In Evans v. Cardlytics, Inc., for example, two California-based plaintiffs filed suit against their former employer in a California state court. No. 8:23-cv-00606-JWH-KES (C.D. Cal. Nov. 7, 2023). The defendant removed the suit to the Central District of California on the basis of diversity jurisdiction, alleging that it was incorporated in Delaware and maintained its principal place of business in Georgia. The plaintiffs moved to remand, however, on the grounds that the defendants’ principal place of business was not in Georgia, where the defendant maintained its corporate offices, but rather in California, where several of defendants’ officers resided and worked remotely.

The Central District of California granted the remand motion. It found that four of the defendants’ seven officers were residents of California. And while the court was persuaded by the numerical majority of the defendant’s officers, even more so, the court was particularly persuaded by the roles filled by those four officers: chief executive officer, chief operating officer, chief technology officer, and chief product officer. Comparing a corporation’s principal place of business to its “brain,” the court likened the CEO and COO to its “prefrontal cortex and hippocampus, i.e., the parts most responsible for decision-making.” Id. at *7.
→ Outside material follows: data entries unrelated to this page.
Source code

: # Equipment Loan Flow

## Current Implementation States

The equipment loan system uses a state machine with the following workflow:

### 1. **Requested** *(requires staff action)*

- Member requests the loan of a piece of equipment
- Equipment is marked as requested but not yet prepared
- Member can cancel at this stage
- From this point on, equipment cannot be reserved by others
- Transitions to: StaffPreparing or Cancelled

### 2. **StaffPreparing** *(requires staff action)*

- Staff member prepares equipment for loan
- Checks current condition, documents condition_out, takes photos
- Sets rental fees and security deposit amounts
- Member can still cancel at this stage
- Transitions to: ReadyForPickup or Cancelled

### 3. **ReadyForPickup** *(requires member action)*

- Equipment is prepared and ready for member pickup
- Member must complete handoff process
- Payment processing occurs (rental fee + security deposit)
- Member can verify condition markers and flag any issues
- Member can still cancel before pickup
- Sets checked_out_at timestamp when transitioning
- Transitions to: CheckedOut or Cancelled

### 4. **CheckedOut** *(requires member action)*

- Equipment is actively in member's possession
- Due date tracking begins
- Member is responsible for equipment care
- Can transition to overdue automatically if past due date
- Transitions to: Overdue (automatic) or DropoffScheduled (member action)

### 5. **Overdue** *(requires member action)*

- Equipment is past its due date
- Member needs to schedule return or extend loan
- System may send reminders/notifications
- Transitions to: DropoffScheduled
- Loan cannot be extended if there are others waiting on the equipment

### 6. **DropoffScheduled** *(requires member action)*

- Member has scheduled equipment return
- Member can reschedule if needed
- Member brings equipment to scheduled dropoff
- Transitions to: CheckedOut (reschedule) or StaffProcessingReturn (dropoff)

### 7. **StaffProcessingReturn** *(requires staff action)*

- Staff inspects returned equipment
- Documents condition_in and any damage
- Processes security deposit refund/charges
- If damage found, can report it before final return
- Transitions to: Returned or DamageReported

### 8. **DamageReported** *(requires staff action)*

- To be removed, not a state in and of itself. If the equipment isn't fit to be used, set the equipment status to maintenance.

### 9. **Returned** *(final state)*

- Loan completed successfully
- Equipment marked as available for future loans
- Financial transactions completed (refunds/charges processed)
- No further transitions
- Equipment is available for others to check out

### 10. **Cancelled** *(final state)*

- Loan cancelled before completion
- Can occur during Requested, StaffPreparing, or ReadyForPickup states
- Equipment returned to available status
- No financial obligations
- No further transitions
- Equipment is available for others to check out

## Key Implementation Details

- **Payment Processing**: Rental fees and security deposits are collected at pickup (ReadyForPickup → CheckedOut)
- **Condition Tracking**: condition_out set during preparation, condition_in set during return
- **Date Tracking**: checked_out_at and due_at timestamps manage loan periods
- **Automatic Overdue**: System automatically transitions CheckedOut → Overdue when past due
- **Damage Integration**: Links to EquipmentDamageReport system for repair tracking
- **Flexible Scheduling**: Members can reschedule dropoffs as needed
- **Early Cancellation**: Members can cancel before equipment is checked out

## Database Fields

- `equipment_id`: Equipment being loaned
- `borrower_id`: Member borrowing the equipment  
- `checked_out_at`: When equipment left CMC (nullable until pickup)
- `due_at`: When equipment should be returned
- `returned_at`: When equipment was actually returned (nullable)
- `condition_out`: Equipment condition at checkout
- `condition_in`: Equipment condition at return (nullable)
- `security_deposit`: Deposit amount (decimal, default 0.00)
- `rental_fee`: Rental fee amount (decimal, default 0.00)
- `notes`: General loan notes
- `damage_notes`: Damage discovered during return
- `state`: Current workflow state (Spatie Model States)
The Evans court’s reasoning and conclusion offer at least two lessons for practitioners. First, counsel advising corporate clients should consider the jurisdictional implications of remote-work arrangements for corporate executives. And second, neither plaintiffs’ counsel nor defense counsel should take a corporation’s identification of its principal place of business at face value. In an environment where remote work is increasingly prevalent, the facts might support or defeat diversity jurisdiction in unexpected (and perhaps unintended) ways.